─── Given text ───

During the four day journey to town, he met Lady Coventry, the elder of the famous and beautiful Gunning sisters who was twenty-one at the time. On his arrival in London, he met Mrs George Pitt the celebrated beauty — “handsomer than Lady Coventry” and was much pleased with the city’s sights. These included the Royal Exchange, the Bank of England, South Sea House, the Thames, the lions in the Tower, St Paul’s Cathedral and Westminster Abbey.

The diary he wrote for his mother includes a highly entertaining description of his visit to Court and can be found in the guide book.

Even at this young age he had firm views as his observations on other sights demonstrate — St James’s Park (“saw a vast multitude of well-dressed awkward People”) and Westminster Hall (“never saw so large or so dirty a Room in my Life”), not to mention the mad black at Bethlehem (Bedlam). Images of his boyishness shine through, such as shooting Westminster Bridge on his was to Vaux Hall, where he “holoo’d under its Central Arch; walking in the park he “pin’d for Plumb Cake” and “saw a Boy play at Peg Top, which was new to me — I wish I had one”.

Between 11 February 1757 and 1763 Sir John was a pupil at Eton College and, by 1766, had moved onto Oxford where he studied at Trinity College. When he came of age in 1765, he took control of his substantial inheritance including property in St James’s, Charterhouse Square, four messages in St Botolph Aldgate and in St Leonard Eastcheap — not to mention considerable holdings in northern Lincolnshire and at Beverley.

In 1767, Sir John served a term as High Sheriff of Lincolnshire and three years later was appointed a Deputy Lieutenant. On 1 January 1772, he married Miss Anna Maria Charlotte Willoughby (b. 1748) of Redbourne.

Her father, Andrew, had been Secretary to Prince Charles Edward, the Young Pretender, with whom he had lived at Chateau Trompette where Anna was born. The Prince was her godfather — some suggest the “god” might be omitted. Her mother was a sister of the Rev Robert Carter-Thelwall with whom she went to live at Redbourne Hall when her parents died in 1760. 

As a result of this marriage, Sir John became entitled through the marriage settlement “to a personal estate of £8,000 upwards”. In consequence, he made a settlement of Algakirk and other property upon Roger and Robert Carter in trust for his wife. The couple had five children: Anna Maria Charlotte (1772—1831), Henry (1773—1830), Frances Mary (b.1775), John (1776—1824) and Montague (b.1783),who died within a few months.

By now, the Nelthorpe family had been major Lincolnshire landowners for almost two centuries. Their wealth had also allowed them to acquire valuable properties in London and the home counties as well.

In 1791, he bought South Ferriby Manor from Sir John Pennyman Bart, William Colbourne and Robert Burton for £4,544 to add to the parcels he had acquired thereabouts during the previous decade. He continued to increase his holdings at South Ferriby over the next couple of years. Under the Enclosure Act, he received a nominal 1,075 acres, but this dropped to a fraction under 900 acres when measured.

─── Given information ───

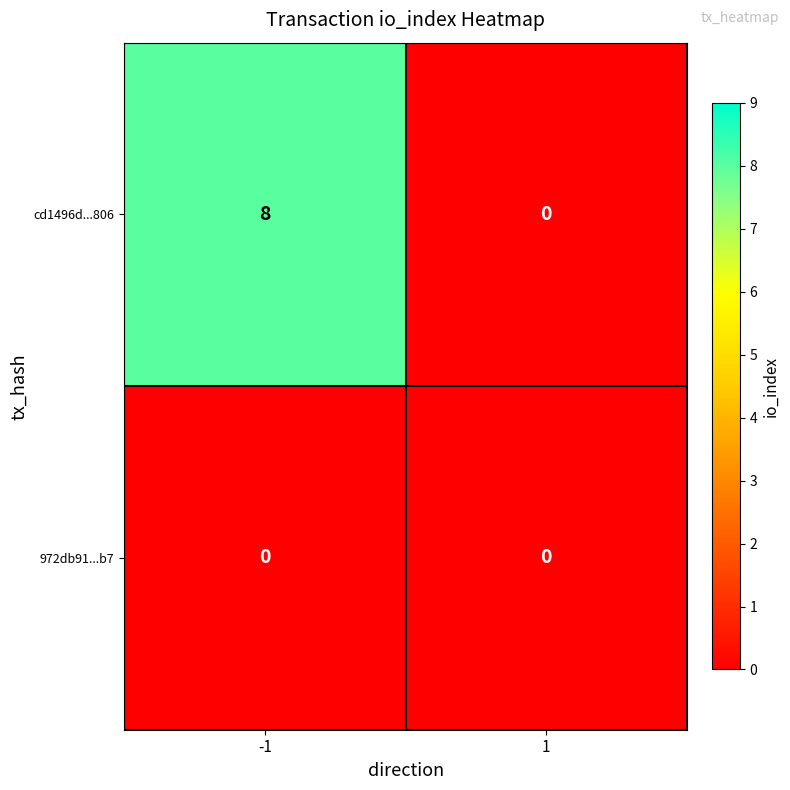

Is the value of cd1496d...806 at -1 greater than the value of 972db91...b7 at -1?

Yes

───

• Work to complete:
(a) From the passage about Sir John, list each child of Sir John and his wife, with the years given for each.
(b) Quote the stretch of the passage about Sir John from "In 1791, he" through "acres when measured.", word for word.
(c) Write what comes next in the passage about Sir John, picking up after its final sentence.

• Answer section:
(a)
- Anna Maria Charlotte (1772—1831)
- Henry (1773—1830)
- Frances Mary (b.1775)
- John (1776—1824)
- Montague (b.1783)

(b)
In 1791, he bought South Ferriby Manor from Sir John Pennyman Bart, William Colbourne and Robert Burton for £4,544 to add to the parcels he had acquired thereabouts during the previous decade. He continued to increase his holdings at South Ferriby over the next couple of years. Under the Enclosure Act, he received a nominal 1,075 acres, but this dropped to a fraction under 900 acres when measured.

(c)
From 1777 to 1794, the family’s London house was in Sackville Street and there is an amusing entry for 22 September 1785 in his accounts book: “The Drunken Cook for her Half yrs Wages and Fly expenses £12-1-6”. In the same year, Sir John bought a flute and case for £4-16-6.

On 17 September 1789 he paid Mr Harrison “for boarding with me three months and making some sweetmeats and sweet pickles, two guineas”. In 1795, Sir John moved his London residence to a house in Berkeley Square, which he leased from the Hon Henry and George Watson. He spent £804 putting the new house in order and bought a cuckoo clock.

It seems that Sir John was content to lead a solid, unpretentious and comfortable life as a country squire, which is not to say that he was in any way lacking in culture and sophistication. He continued to patronise George Stubbs throughout his life, as his mother had done before him, and subscribed for many etchings and engravings including a copy of Stubbs’ celebrated book of engravings: The Anatomy of the Horse. In 1776, he commissioned George Stubbs to paint a portrait of himself, at the age of thirty-one, out shooting with his dogs, Hector and Tinker, in Barton Field.

Five years later in 1789, he commissioned Thomas Lawrence ARA (later Sir Thomas PRA) to paint portraits of himself (above), Lady Nelthorpe and his niece, Charlotte Carter Thelwall (later Lady Charlotte Beauclerk). These demonstrate “the sturdy dignity of Sir John, the graciousness of his wife and the delicate beauty of their niece”.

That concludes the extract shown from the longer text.